One factor that has likely contributed to the rise in hysterectomies is the ability to test for the BRCA mutation. Rachel (last name withheld upon request) has the BRCA1 mutation, putting her at high risk for both breast and ovarian cancer. Her lifetime risk of developing ovarian cancer (prior to surgery) was up to 54 percent. Because there’s no good screening for this kind of cancer, it was strongly suggested that she remove her ovaries once she was 35 and done having kids.
“I really viewed the hysterectomy as a necessary surgery, not a preventative one, and I think most of my family/friends shared this view,” Rachel says. “I remember clearly the nurse in the operating room reviewing the surgery and calling it elective, and I corrected her!”
Rachel waited to have the surgery until her youngest was walking, but once she made the decision, she scheduled it right away.

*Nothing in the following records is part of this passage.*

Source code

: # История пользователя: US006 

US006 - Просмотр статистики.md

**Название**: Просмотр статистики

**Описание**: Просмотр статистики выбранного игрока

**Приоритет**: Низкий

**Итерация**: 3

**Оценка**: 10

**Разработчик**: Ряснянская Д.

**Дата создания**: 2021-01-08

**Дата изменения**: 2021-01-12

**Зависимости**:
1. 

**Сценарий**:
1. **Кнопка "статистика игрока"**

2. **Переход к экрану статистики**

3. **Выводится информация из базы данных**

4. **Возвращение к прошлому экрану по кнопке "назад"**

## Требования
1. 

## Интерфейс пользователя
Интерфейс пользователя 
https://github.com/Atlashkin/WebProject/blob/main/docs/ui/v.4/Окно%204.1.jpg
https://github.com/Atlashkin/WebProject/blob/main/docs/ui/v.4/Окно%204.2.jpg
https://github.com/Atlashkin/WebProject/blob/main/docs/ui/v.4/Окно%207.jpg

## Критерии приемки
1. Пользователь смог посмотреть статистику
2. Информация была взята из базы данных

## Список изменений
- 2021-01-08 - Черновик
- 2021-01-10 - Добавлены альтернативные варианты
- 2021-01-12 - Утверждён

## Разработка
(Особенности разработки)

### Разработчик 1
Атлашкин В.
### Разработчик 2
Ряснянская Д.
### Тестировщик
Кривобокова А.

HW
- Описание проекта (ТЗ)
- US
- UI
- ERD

She chose to have a full hysterectomy because she would be in menopause regardless, and she wanted to be as thorough in her risk reduction as possible. “I really viewed the hysterectomy as a necessary surgery, not a preventative one, and I think most of my family/friends shared this view,” Rachel says. “I remember clearly the nurse in the operating room reviewing the surgery and calling it elective, and I corrected her!”
As soon as the surgery was completed, she went on hormone replacement (estrogen patch) due to her young age, and has yet to feel any symptoms of menopause.
In contrast, Kathy McKernie had a severe case of endometriosis from the age of 13 on. Her doctor only wanted to take “half my stuff out,” she recalls, but she told him he should take out all of it. She had already tried having kids unsuccessfully, even with in-vitro. Her womb was called a hostile environment; nothing was going to grow in there. She has no regrets, and hasn’t experienced menopausal symptoms. Her advice is to get the procedure while young and healthy.
Nicole DeFranco had multiple large fibroid tumors and her period every day for a year. When she was 35, she was told hysterectomy was her only alternative if she wanted to live. She didn’t want one and was very upset. She only had one child and wanted more. She waited a long time because she hoped her condition would improve, but her tumors were too large to do anything else.
Unfortunately, DeFranco experienced complications with her surgery and needed a hysterectomy repair. She was able to keep her ovaries, but no longer has a cervix. “Emotionally, I was upset to never have any more kids,” she says, “but [I’m] happy I never had my period again.” The only thing she would have done differently was not wait so long, because it was inevitable.
Like anything else, it’s important to weigh the positives and negatives, Rachel says. Although she hasn’t felt the symptoms of menopause, she has bone density issues related to the surgery and the resulting hormonal changes, and feels it’s important to look at your overall health. “For me, it was the right decision, but I think it is different for each person,” she says.